* **Texto proporcionado**
No era sencillo, tras cuarenta años de dictadura, sentar a la misma mesa a vencedores y vencidos, a posiciones ideológicas dispares y a intereses encontrados en busca de una voluntad compartida que alumbrara libertad, derechos y, asimismo, estabilidad en una España desangrada y con heridas instaladas en miles de familias a lo largo de todo el país.

Aquella Carta Magna tiene padres y responsables que aún hoy siguen sin ser visibles. Sin voluntad, sin generosidad y sin un objetivo común de alcanzar la democracia no habría sido posible. Cuánto aprenderíamos de democracia de aquellas horas de charla y cigarrillos entre Alfonso Guerra y Abril Martorell, o de aquellas noches inacabables en las que Miquel Roca entendió que, solo si nos iba bien a todos, también le iría bien al nacionalismo, siempre dentro del acuerdo. No puedo negar, en todo caso, que el hecho en sí de no admitirse la transaccional de Herrero de Miñón, como andaluza, me hace sentir más mía la Constitución.

Hoy, desgraciadamente, esta efeméride llega en un clima de encanallamiento y enfrentamiento que difiere mucho del sentido de su nacimiento. Gracias a ella hemos disfrutado de la etapa más extensa de libertades, derechos y equidad entre españoles.

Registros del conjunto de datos
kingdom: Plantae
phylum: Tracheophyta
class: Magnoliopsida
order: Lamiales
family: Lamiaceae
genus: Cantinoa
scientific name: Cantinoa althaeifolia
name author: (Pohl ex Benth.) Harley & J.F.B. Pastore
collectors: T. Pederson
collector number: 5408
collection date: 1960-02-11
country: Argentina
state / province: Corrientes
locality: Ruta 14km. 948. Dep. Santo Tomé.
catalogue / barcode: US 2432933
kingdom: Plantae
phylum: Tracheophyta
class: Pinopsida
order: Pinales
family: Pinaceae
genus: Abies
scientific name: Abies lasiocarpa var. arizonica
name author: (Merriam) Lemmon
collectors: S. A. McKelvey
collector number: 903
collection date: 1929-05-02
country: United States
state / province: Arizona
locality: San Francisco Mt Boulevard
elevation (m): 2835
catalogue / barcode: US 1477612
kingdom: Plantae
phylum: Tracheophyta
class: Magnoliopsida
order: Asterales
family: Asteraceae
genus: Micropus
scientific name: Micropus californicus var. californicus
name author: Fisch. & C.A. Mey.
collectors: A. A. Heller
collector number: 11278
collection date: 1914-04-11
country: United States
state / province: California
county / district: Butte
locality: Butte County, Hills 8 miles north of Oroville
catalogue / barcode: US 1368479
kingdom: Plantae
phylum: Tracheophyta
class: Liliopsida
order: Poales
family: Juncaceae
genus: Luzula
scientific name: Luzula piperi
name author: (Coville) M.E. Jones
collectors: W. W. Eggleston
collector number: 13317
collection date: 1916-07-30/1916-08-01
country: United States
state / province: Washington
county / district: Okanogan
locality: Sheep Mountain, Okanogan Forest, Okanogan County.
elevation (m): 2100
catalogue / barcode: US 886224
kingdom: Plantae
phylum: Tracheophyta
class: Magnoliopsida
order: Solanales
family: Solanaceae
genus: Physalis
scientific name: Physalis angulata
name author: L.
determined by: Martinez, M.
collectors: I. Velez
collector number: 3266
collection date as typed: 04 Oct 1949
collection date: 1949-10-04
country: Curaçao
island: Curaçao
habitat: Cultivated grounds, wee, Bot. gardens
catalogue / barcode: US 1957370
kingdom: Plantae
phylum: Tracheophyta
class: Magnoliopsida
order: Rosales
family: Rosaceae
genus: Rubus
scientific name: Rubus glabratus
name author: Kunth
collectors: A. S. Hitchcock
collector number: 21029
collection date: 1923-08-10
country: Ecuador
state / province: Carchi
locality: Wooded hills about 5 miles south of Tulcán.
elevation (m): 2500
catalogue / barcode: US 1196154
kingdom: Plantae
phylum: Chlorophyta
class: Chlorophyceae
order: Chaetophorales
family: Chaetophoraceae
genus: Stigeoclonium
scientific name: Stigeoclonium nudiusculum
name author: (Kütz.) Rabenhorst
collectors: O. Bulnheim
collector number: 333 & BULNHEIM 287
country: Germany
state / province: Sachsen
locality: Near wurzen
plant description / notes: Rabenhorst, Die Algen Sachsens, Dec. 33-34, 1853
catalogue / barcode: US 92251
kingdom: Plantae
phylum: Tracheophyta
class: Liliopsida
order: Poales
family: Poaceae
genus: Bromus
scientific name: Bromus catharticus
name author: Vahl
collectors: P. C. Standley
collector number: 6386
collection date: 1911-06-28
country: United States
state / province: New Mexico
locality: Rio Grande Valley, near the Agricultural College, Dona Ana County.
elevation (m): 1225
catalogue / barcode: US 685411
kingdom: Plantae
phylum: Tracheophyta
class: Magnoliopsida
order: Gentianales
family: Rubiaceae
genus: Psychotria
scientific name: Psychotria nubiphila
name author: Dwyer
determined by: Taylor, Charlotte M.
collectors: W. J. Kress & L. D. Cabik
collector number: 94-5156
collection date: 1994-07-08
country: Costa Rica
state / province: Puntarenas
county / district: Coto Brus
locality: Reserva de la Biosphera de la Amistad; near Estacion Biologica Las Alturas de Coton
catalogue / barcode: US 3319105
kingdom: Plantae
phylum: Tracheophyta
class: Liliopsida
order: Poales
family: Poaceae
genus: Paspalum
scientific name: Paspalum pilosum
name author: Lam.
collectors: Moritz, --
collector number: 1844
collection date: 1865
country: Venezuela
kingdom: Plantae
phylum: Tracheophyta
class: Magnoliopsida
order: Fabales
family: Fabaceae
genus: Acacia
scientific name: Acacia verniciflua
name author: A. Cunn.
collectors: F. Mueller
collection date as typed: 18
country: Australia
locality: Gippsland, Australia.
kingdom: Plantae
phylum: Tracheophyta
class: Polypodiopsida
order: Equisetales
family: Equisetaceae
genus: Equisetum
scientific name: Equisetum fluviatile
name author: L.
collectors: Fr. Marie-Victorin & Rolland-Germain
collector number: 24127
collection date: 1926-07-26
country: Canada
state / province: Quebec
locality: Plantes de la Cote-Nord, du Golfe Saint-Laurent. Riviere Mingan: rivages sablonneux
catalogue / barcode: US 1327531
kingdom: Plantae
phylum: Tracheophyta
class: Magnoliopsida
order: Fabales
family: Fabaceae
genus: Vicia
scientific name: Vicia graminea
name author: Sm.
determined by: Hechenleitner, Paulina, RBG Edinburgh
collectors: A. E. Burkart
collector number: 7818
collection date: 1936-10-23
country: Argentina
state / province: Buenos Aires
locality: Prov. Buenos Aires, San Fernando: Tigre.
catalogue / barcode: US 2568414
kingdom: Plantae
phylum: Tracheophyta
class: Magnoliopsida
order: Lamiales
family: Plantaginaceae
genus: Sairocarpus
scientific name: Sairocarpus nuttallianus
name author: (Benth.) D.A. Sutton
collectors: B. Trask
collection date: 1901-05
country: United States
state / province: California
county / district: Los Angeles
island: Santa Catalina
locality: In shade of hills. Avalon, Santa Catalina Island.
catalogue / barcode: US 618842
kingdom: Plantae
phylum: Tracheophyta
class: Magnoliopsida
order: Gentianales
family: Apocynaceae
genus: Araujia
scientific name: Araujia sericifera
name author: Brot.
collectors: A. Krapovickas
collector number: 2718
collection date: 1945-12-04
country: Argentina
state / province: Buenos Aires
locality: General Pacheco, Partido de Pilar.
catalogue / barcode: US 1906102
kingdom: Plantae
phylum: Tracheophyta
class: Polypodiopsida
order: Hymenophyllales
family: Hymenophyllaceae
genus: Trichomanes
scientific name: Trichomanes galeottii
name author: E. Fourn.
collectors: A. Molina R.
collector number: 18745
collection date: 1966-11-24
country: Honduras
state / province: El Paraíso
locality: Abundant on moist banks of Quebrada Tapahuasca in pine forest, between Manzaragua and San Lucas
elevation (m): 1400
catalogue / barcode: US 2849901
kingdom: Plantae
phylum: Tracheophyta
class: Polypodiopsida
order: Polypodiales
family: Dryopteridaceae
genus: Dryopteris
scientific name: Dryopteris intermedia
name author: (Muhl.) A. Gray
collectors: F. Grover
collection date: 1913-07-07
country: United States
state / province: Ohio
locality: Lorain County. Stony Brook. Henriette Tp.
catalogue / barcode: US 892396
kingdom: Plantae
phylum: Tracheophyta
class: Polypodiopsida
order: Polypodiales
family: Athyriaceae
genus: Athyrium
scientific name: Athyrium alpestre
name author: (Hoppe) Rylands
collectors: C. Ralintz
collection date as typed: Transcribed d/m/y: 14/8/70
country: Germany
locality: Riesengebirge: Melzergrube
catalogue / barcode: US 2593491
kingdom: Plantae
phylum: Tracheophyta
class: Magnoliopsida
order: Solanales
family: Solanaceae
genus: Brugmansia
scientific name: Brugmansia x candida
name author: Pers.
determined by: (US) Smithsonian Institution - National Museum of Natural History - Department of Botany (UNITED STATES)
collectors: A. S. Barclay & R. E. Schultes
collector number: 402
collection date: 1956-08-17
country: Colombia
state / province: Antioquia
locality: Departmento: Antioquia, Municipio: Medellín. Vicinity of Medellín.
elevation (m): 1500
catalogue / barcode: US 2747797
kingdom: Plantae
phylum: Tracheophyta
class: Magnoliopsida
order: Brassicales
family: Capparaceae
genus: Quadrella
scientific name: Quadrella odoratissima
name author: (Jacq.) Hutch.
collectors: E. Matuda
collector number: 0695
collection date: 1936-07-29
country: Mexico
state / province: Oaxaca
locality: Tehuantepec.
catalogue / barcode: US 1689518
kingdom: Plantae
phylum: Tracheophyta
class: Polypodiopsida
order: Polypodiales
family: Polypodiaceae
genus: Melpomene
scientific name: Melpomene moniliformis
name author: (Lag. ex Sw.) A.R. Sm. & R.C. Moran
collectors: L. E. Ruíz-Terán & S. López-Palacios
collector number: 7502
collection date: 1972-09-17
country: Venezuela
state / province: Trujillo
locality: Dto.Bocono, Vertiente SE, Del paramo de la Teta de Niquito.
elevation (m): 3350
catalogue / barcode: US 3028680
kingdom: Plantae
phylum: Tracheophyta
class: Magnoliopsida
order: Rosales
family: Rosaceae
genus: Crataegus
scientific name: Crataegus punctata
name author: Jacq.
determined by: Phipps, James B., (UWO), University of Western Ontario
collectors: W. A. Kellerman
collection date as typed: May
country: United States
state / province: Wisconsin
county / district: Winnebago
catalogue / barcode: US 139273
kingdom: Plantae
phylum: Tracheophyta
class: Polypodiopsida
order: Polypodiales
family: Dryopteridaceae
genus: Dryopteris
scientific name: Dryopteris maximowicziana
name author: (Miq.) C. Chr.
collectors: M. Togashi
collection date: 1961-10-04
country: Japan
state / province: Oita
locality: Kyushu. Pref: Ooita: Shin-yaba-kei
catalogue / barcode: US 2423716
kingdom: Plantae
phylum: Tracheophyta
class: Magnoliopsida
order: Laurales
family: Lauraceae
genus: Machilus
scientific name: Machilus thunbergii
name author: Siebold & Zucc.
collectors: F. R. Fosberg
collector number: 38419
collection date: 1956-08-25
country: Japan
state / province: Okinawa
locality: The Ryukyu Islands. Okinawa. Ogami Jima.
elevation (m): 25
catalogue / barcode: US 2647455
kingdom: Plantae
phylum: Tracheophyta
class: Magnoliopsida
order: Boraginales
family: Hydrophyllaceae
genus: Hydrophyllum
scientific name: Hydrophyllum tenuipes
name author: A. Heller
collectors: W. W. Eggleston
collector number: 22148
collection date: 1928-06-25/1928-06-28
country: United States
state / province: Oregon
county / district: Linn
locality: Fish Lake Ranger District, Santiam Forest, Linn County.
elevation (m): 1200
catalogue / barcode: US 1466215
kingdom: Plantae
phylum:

* **Tareas por realizar**
**1.** Enumera todas las personas que el texto sobre la Constitución menciona por su nombre.
**2.** Reanuda el texto sobre la Constitución desde el punto en que se detiene.
Los ítems forman un material aparte, independiente del texto.

* **Respuestas numeradas**
**1.** Alfonso Guerra, Abril Martorell, Miquel Roca y Herrero de Miñón.

**2.**
Quienes hoy la defendemos con pasión y convicción quedamos atrapados entre extremos que la cuestionan por intereses divergentes. Entre aquellos que no comparten el desarrollo de su Título VIII y quienes, en cambio, la consideran hoy inmovilista y, también, encorsetada.

Resulta paradójico que en estas semanas nos afanemos en recordar esa etapa desde la mirada actual de obras como «La última llamada» o «Anatomía de un instante» y no seamos capaces de valorar el esfuerzo que esa generación realizó por dejarnos la España de la que ellos no disfrutaron. No fue inercia histórica, fue un hecho fruto de la madurez política de una generación que supo poner al país por delante de los intereses particulares y partidarios. Lejos de esa realidad se sitúan quienes defienden una recentralización que impugna el Título VIII de la Constitución y quienes desde el otro extremo la consideran un obstáculo a sus aspiraciones de desigualdad y privilegios, que son la razón de ser de las fuerzas separatistas.

En aquel 1978, quienes incluso aspiraban a mayores cuotas de autonomía y decisión entendieron que, ante todo, la democracia era el legado que debían entregar a generaciones venideras. Nadie discute hoy que hay elementos dentro de nuestra Carta Magna que necesitan revisión. Pero nadie puede discutir hoy que este país es radicalmente distinto al de nuestros padres. Más feminista, más urbano, más próspero y con más libertades. Es evidente que debemos actualizarla en un entorno más digital, con la necesidad de mayores cotas de igualdad entre hombres y mujeres, necesidades de equilibrio territorial entre zonas con mayor o menor densidad poblacional y un país más envejecido. Lo que dudo, y mucho, es que este país y los que hoy estamos en la representación pública entendamos las prioridades necesarias para llevarlo a cabo. Primero España, después tu partido o tu ideología y, por último, tú mismo y tus propios intereses.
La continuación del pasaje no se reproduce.